Exercise requirements. Print each entry precisely; exclude the pictures.

Dataset entries.
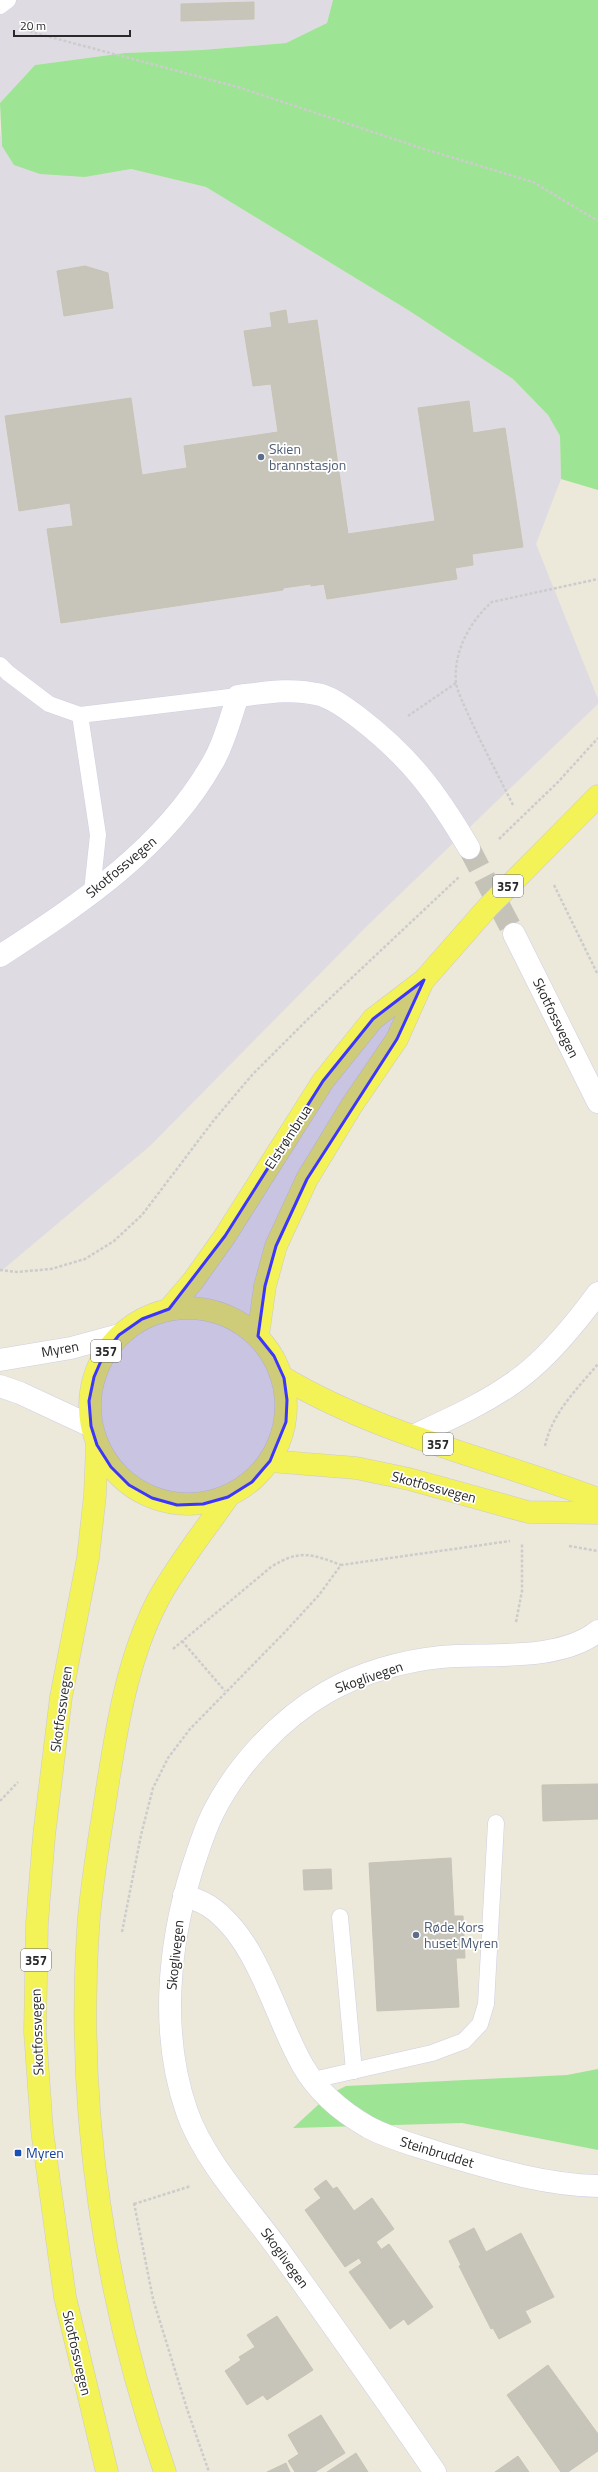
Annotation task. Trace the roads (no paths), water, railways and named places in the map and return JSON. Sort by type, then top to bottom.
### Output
[{"type":"main road","name":"Elstrømbrua","points":[[169,1309],[193,1281],[225,1236],[323,1081],[373,1019],[424,980],[488,907],[598,796]]},
{"type":"main road","name":"Elstrømbrua","points":[[258,1336],[265,1286],[276,1246],[306,1179],[352,1105],[398,1039],[424,980]]},
{"type":"main road","name":"357","points":[[193,1308],[217,1311],[239,1321],[258,1336],[274,1356],[284,1378],[287,1400],[286,1422],[280,1442],[270,1461],[252,1482],[228,1497],[203,1504],[177,1504],[152,1498],[129,1485],[111,1468],[94,1436],[89,1401],[94,1377],[104,1354],[119,1335],[142,1318],[169,1309],[193,1308]]},
{"type":"main road","name":"357","points":[[284,1378],[316,1397],[413,1436],[538,1476],[598,1499]]},
{"type":"main road","name":"Skotfossvegen","points":[[94,1436],[95,1494],[88,1558],[61,1697],[44,1836],[36,1923],[36,2032],[43,2137],[65,2297],[107,2472]]},
{"type":"main road","name":"Skotfossvegen","points":[[270,1461],[356,1468],[409,1479],[528,1512],[598,1513]]},
{"type":"main road","name":"357","points":[[165,2472],[134,2372],[118,2308],[106,2240],[91,2125],[86,2057],[88,1930],[97,1852],[115,1741],[128,1684],[141,1640],[159,1599],[228,1497]]},
{"type":"street","points":[[238,696],[286,690],[318,694],[346,708],[381,735],[427,782],[469,848]]},
{"type":"street","name":"Skotfossvegen","points":[[0,956],[58,918],[148,847],[190,800],[214,761],[238,696]]},
{"type":"street","name":"Skotfossvegen","points":[[514,934],[598,1102]]},
{"type":"street","points":[[413,1436],[488,1399],[514,1383],[542,1358],[598,1293]]},
{"type":"street","name":"Myren","points":[[0,1360],[71,1348],[119,1335]]},
{"type":"street","points":[[0,1386],[20,1393],[94,1436]]},
{"type":"street","name":"Skoglivegen","points":[[435,2472],[276,2245],[224,2176],[188,2114],[178,2082],[173,2049],[170,2012],[173,1958],[184,1894],[213,1813],[251,1758],[299,1710],[328,1691],[360,1677],[394,1666],[438,1657],[511,1654],[560,1649],[591,1637],[598,1631]]},
{"type":"street","name":"Steinbruddet","points":[[184,1894],[208,1906],[242,1941],[261,1976],[308,2073],[319,2089],[341,2109],[369,2127],[398,2140],[498,2170],[536,2178],[598,2186]]},
{"type":"lane","points":[[0,6],[8,0]]},
{"type":"lane","points":[[0,665],[8,673],[49,704],[80,715],[238,696]]},
{"type":"lane","points":[[80,715],[98,835],[92,892]]},
{"type":"lane","points":[[308,2073],[354,2071],[432,2053],[464,2041],[480,2024],[486,2004],[496,1823]]},
{"type":"lane","points":[[340,1917],[354,2071]]},
{"type":"tunnel","points":[[469,848],[514,934]]},
{"type":"place","name":"Skien brannstasjon","points":[[261,457]]},
{"type":"place","name":"Røde Kors huset Myren","points":[[416,1935]]},
{"type":"place","name":"Myren","points":[[18,2153]]}]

Solution to the problem.
Annotation task. Trace the roads (no paths), water, railways and named places in the map and return JSON. Sort by type, then top to bottom.
### Output
[{"type":"main road","name":"Elstrømbrua","points":[[169,1309],[193,1281],[225,1236],[323,1081],[373,1019],[424,980],[488,907],[598,796]]},
{"type":"main road","name":"Elstrømbrua","points":[[258,1336],[265,1286],[276,1246],[306,1179],[352,1105],[398,1039],[424,980]]},
{"type":"main road","name":"357","points":[[193,1308],[217,1311],[239,1321],[258,1336],[274,1356],[284,1378],[287,1400],[286,1422],[280,1442],[270,1461],[252,1482],[228,1497],[203,1504],[177,1504],[152,1498],[129,1485],[111,1468],[94,1436],[89,1401],[94,1377],[104,1354],[119,1335],[142,1318],[169,1309],[193,1308]]},
{"type":"main road","name":"357","points":[[284,1378],[316,1397],[413,1436],[538,1476],[598,1499]]},
{"type":"main road","name":"Skotfossvegen","points":[[94,1436],[95,1494],[88,1558],[61,1697],[44,1836],[36,1923],[36,2032],[43,2137],[65,2297],[107,2472]]},
{"type":"main road","name":"Skotfossvegen","points":[[270,1461],[356,1468],[409,1479],[528,1512],[598,1513]]},
{"type":"main road","name":"357","points":[[165,2472],[134,2372],[118,2308],[106,2240],[91,2125],[86,2057],[88,1930],[97,1852],[115,1741],[128,1684],[141,1640],[159,1599],[228,1497]]},
{"type":"street","points":[[238,696],[286,690],[318,694],[346,708],[381,735],[427,782],[469,848]]},
{"type":"street","name":"Skotfossvegen","points":[[0,956],[58,918],[148,847],[190,800],[214,761],[238,696]]},
{"type":"street","name":"Skotfossvegen","points":[[514,934],[598,1102]]},
{"type":"street","points":[[413,1436],[488,1399],[514,1383],[542,1358],[598,1293]]},
{"type":"street","name":"Myren","points":[[0,1360],[71,1348],[119,1335]]},
{"type":"street","points":[[0,1386],[20,1393],[94,1436]]},
{"type":"street","name":"Skoglivegen","points":[[435,2472],[276,2245],[224,2176],[188,2114],[178,2082],[173,2049],[170,2012],[173,1958],[184,1894],[213,1813],[251,1758],[299,1710],[328,1691],[360,1677],[394,1666],[438,1657],[511,1654],[560,1649],[591,1637],[598,1631]]},
{"type":"street","name":"Steinbruddet","points":[[184,1894],[208,1906],[242,1941],[261,1976],[308,2073],[319,2089],[341,2109],[369,2127],[398,2140],[498,2170],[536,2178],[598,2186]]},
{"type":"lane","points":[[0,6],[8,0]]},
{"type":"lane","points":[[0,665],[8,673],[49,704],[80,715],[238,696]]},
{"type":"lane","points":[[80,715],[98,835],[92,892]]},
{"type":"lane","points":[[308,2073],[354,2071],[432,2053],[464,2041],[480,2024],[486,2004],[496,1823]]},
{"type":"lane","points":[[340,1917],[354,2071]]},
{"type":"tunnel","points":[[469,848],[514,934]]},
{"type":"place","name":"Skien brannstasjon","points":[[261,457]]},
{"type":"place","name":"Røde Kors huset Myren","points":[[416,1935]]},
{"type":"place","name":"Myren","points":[[18,2153]]}]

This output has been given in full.